Where are the GOP ‘heroes’?

What you see here is a Twitter message fired off by U.S. Sen. Mitt Romney, the freshman Utah Republican who, during Donald Trump’s impeachment trial, cast the only GOP vote to convict Trump on an abuse of power allegation brought by the House of Representatives.

Now, Trump has commuted the 40-month federal prison sentence of Roger Stone, POTUS’s longtime political ally and personal friend.

Romney so far has emerged as the only Republican in either congressional chamber with a semblance of a spine. His tweet condemning the commutation speaks volumes about why Trump’s decision is so terribly self-serving and dangerous.

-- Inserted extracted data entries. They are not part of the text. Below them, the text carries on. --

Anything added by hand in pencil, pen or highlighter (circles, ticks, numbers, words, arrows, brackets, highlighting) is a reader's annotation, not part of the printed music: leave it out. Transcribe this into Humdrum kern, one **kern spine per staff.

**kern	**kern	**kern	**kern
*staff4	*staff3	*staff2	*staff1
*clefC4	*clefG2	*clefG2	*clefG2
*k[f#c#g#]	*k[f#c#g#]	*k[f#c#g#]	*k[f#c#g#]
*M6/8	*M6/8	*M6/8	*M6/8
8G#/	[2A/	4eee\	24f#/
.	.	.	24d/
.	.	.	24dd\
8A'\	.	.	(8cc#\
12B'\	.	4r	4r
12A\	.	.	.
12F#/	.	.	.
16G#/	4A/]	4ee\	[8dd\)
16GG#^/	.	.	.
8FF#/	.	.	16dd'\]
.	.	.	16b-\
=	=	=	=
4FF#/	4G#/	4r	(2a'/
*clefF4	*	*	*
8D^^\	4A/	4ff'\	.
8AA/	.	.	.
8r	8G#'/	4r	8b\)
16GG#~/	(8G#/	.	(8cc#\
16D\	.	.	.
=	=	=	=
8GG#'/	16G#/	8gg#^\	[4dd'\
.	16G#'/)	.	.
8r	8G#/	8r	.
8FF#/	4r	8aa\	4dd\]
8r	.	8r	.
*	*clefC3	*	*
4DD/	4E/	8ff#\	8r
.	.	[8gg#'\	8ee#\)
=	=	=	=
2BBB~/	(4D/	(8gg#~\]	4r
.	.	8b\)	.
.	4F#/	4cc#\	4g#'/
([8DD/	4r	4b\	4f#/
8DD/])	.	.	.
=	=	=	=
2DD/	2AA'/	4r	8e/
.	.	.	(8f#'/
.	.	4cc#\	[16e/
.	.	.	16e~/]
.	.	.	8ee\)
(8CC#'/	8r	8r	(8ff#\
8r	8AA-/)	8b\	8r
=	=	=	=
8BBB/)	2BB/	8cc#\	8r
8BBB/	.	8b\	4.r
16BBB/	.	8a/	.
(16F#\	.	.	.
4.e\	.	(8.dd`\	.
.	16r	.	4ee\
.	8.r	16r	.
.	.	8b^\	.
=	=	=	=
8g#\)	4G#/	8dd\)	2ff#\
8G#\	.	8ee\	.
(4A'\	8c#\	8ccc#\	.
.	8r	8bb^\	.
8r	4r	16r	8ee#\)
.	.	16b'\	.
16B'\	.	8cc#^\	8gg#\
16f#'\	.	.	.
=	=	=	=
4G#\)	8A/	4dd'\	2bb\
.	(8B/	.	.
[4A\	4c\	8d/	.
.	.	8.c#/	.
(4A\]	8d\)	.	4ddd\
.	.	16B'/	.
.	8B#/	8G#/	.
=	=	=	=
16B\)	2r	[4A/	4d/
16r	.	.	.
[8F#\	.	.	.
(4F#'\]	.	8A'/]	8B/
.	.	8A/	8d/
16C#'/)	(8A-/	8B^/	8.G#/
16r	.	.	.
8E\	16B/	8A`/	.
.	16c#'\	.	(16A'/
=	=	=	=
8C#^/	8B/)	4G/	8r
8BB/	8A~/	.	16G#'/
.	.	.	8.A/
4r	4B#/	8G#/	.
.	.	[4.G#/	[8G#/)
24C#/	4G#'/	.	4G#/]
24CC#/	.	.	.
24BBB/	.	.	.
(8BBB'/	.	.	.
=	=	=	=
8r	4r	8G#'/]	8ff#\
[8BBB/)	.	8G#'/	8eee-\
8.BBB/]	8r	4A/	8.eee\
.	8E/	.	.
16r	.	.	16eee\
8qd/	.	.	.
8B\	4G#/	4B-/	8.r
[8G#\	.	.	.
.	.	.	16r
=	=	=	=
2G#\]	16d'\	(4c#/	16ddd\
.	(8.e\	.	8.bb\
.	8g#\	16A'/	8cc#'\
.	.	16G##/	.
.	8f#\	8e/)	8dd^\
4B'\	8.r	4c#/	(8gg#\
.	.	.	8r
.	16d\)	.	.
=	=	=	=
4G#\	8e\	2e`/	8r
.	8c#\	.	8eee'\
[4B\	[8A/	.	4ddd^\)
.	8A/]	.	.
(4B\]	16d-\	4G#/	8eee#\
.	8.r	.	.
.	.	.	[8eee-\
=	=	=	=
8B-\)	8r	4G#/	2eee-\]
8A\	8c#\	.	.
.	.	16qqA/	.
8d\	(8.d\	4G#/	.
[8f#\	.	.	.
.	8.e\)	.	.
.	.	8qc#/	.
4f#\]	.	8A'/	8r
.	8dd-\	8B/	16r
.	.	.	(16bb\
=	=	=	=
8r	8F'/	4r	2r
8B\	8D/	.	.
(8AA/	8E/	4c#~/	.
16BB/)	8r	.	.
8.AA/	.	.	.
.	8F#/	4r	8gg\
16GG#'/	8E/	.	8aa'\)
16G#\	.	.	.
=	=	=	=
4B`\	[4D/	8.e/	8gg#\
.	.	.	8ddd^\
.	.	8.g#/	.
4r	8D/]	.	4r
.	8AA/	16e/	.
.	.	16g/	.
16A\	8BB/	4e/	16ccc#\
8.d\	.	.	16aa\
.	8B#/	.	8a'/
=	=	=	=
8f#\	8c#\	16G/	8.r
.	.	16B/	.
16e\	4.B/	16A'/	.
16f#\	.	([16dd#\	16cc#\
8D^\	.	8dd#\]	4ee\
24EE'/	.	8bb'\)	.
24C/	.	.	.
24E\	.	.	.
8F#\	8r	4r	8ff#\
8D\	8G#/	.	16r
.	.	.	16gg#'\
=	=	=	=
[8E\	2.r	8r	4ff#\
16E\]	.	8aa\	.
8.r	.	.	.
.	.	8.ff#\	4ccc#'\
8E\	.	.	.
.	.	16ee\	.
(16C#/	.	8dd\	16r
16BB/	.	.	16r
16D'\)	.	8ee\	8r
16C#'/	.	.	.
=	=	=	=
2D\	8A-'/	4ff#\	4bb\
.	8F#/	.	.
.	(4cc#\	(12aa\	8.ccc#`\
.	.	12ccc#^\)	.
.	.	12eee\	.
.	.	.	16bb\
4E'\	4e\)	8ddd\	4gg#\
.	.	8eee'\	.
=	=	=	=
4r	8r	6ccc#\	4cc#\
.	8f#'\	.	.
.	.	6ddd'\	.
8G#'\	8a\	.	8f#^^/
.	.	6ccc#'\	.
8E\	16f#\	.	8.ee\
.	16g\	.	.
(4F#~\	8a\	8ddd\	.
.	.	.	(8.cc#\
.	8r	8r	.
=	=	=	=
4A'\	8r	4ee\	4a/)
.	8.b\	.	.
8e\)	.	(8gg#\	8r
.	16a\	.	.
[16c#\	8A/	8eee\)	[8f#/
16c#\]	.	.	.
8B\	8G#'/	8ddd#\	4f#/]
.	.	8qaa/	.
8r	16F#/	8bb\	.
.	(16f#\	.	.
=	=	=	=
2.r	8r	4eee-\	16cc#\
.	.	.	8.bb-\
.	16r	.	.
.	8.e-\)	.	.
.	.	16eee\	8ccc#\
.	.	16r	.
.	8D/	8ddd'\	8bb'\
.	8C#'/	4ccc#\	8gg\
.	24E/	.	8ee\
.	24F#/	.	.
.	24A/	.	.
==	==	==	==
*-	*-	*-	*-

I am thinking now of something the great journalist Carl Bernstein, who covered the Watergate scandal in the 1970s for the Washington Post, recently said about how that scandal unfolded, leading eventually to President Nixon’s resignation.

Bernstein talked about the Republican “heroes” who emerged to challenge the president directly. They stood on the principle that no one is above the law and that they, in good conscience, could not support the GOP president who had covered up his campaign’s participation in the burglary of the Democratic National Committee offices.

Those heroes, Bernstein said, are what brought an end to what became known as “our long national nightmare.”

Where in the name of political heroism are the rest of the GOP congressional caucus when it concerns this president?

Sen. Romney, the party’s 2012 presidential nominee, is standing alone against the cult of personality that Donald Trump has created?